Porta-retratos

A importância a respeito do constante refletir sobre o passado, com o fito de se extrair crescimento de forma maciça, foi discutida em texto anterior. Esta feitura, por sua vez, colima tratar de uma das peças mediante a qual é possível nos manter em comunicação com as nossas páginas pretéritas logrando maior efetividade: os amigos.

Para viver bem, como também já se antecipou em escritos outros, a sabedoria é requerida, sob pena de, em se existindo desvairadamente, tão-somente distanciarmo-nos da elevação quanto mais existimos e, com isso, nenhuma contribuição de grande relevo deixarmos a um número mais significativo de indivíduos, restringindo-nos, e às vezes, apenas aos que nos circundam. A sabedoria, por fim, representa a noção de administração útil de tudo o que nos envolve.

A união possibilita mais crescimento, por óbvio, visto que os aprendizados constantes de cada jornada individual se somam e, na permuta, são encarados sob as mais diversas perspectivas evolutivas. Formula-se nesse processo, com efeito, um salutar intercâmbio. Esta é uma forma racional de enxergar a união, seja de amizade ou de quaisquer outras espécies.

Quando, contudo, aludimos a nos atrelar a pessoas com as quais nos afinamos por razões pessoais, tem-se uma magnífica oportunidade de aliar a racionalidade à emotividade e, assim, por sermos seres humanos, irmos mais longe no nosso desenvolvimento individual. É mais do que um necessário vínculo de profissionalismo ou do que aquele imposto pela consangüinidade, a qual, isoladamente, muitas vezes, nada significa.

Os amigos nos ajudam, como dito, a cumprir tal função. O sentimento de afeição por eles existente ganha volume com o protrair do tempo e, conquanto não seja somente em virtude dos bons momentos compartilhados, especialmente, é-o. Embora se deva viver um constante mergulho ao passado como um todo, extraindo prosperidade, incessantemente, de todas as sortes de experiências, é das positivas que as pessoas mais saudáveis lembram-se mais, inclusive pela ânsia de revivê-las.

Com o peso das nossas páginas, fica interessante reviver essas pessoas que nos brindaram com a construção de momentos de êxitos. A força com que esses momentos na nossa mente se instauram, na forma de recordações, é tamanha ao ponto de não permitir que os blocos de anos sejam capazes de ofuscá-las, mas, ao revés, de abrilhantá-las, tornando-as mais especiais do que quando foram propriamente vivenciadas. É algo que não deveria fazer sentido, mas só o faz. O sentimento de nostalgia, naturalmente, suscita um maior apreço e o vulgo, costumeiramente, explica-o.

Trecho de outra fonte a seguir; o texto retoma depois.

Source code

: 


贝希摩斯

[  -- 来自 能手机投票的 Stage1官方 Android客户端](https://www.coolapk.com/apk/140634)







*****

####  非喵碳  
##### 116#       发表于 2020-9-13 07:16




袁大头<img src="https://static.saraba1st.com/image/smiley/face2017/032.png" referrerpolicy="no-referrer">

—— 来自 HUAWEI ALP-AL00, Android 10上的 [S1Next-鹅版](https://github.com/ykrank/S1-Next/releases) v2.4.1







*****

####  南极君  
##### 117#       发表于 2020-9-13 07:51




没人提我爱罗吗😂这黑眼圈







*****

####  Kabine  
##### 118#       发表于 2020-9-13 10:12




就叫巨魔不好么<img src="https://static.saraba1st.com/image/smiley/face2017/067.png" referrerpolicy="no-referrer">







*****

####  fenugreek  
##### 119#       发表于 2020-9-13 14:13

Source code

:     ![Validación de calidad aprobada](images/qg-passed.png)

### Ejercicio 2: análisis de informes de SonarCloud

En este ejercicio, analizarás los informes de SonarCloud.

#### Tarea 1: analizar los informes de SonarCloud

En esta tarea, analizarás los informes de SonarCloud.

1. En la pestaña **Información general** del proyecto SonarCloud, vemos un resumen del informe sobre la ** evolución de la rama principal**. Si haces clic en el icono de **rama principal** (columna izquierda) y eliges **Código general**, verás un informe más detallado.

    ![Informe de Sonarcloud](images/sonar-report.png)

Os amigos nos mostram a nós mesmos; funcionam como espelhos que permitem que nos enxerguemos, mais intensamente, sob as lentes de outros tempos, explorando quem fomos e, assim, mostrando-nos o porquê de sermos. São as mais sensíveis ferramentas para que se possa compreender a si, em todos os períodos de existência.

Pertinente, neste contexto de idéias, falar em fotografias, que não são deslumbrantes, como hoje em dia muito se concebe, simplesmente porque retratam belas cores e rostos artificialmente fabricados, belos trajes e locais encantadores, mas justamente por aquilo que, sem sensibilidade, não se pode enxergar: a vida como se manifestou e se manifesta; neste caso, por aquilo que cada uma daquelas situações deixou em nós, a germinar, e no que acabou por resultar. O significado maior de cada retrato, invisível que é, apalpa-se pelo sentir.

Os amigos funcionam como os porta-retratos que, quanto mais antigos, mais significado têm, por estarem, conosco, guardando memórias que, apaixonadamente construídas, dirão sempre muito do que fomos, somos e seremos, ao mesmo tempo em que nos encherá de saudades de um tempo que jamais tornará, mas ao qual estaremos eternamente gratos.